With her, he stages this American paradox: the reformer fuddy-duddy. Just like a blue blooded Franklin Roosevelt made the New Deal, and a rude Texan Lyndon Johnson embraced civil rights, a 78-year-old left-wing scourge could pass three spending bills worth more than $ 1 billion each in one year. . The principle at work here is that which has moved Jean le Carré to say that British private schools should be closed and that his royal family should be held back – “by a Conservative government”. Voters leave the business of change to those who do not seem overly fond of it.

In Biden’s case, this implicit trust is quantifiable. Rarely have a politician’s poll numbers been so captivating in their boredom. From December 2018, even before having declared his candidacy, in the spring of 2020, he led the Democratic primaries with an almost perfect consistency. Against Donald Trump, he kept a lead 14 metronomic months before the elections last November. Since his inauguration, he has not had the highest approval rating but the most stable of all post-war president.

Everything suggests that most Americans established their take on this man, a staple of their public life half a century, years ago. It doesn’t inspire their enthusiasm, but it doesn’t arouse their fear either. It will take a long time for them to see him again as a Manchurian candidate for the left-wing stringers.

The consolation for the right is that Biden is a problem for both sides. For now, it’s the Republicans who have to adapt. Having lived off the superficiality of politics – the broad but false sense that Trump was strong and good at business – they are now the victims of it. Biden only has to appear on the screen, invite God to “protect our troops”, and the left seems further removed from its administration than it sometimes is. It’s a shortcut to trust that Democrats would otherwise have to work hard for. Such is the power of gut feeling, or what pollsters call “valence.”

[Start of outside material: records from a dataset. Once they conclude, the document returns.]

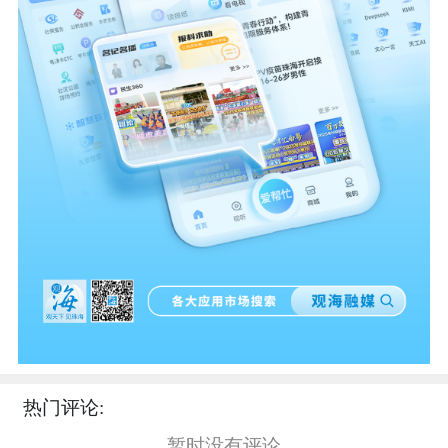
热门评论:
暂时没有评论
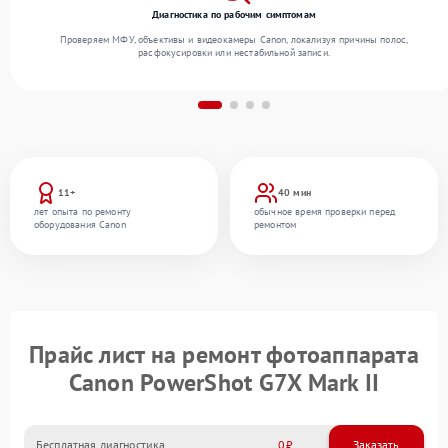
Диагностика по рабочим симптомам
Проверяем МФУ, объективы и видеокамеры Canon, локализуя причины полос,
расфокусировки или нестабильной записи.
11+
40 мин
лет опыта по ремонту
обычное время проверки перед
оборудования Canon
ремонтом
Прайс лист на ремонт фотоаппарата
Canon PowerShot G7X Mark II
Бесплатная диагностика
0
Заказать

What he cannot do is reproduce. For Democrats, the embarrassing fact about Biden is that there is one of him. Aside from Senator Joe Manchin, he is perhaps the latest high-profile incarnation of the white, surly and often Catholic voter party that anchored the New Deal alliance in the middle of the last century. All other plausible leaders are from the liberal city dwellers who infused the party afterwards. Vice-President Kamala Harris, Speaker of the House of Representatives Nancy Pelosi, Cabinet recruit Pete Buttigieg, Senator Elizabeth Warren, the congressional “scouade”: all arouse reflex suspicion. Some of them are ideological and therefore fairly fair. Some are too atavistic to need to be spelled out. Either way, Democrats shouldn’t get used to the political license Biden gives them.

He will be 82 in the month of the next presidential election. While not Dan Quayle, the vice president and presumed heir can be clumsy at the national level. It is said often enough that, as Trump prepares to run for re-election, Republicans have a dilemma ahead of them in 2024. It is, as so few things are, multi-partisan.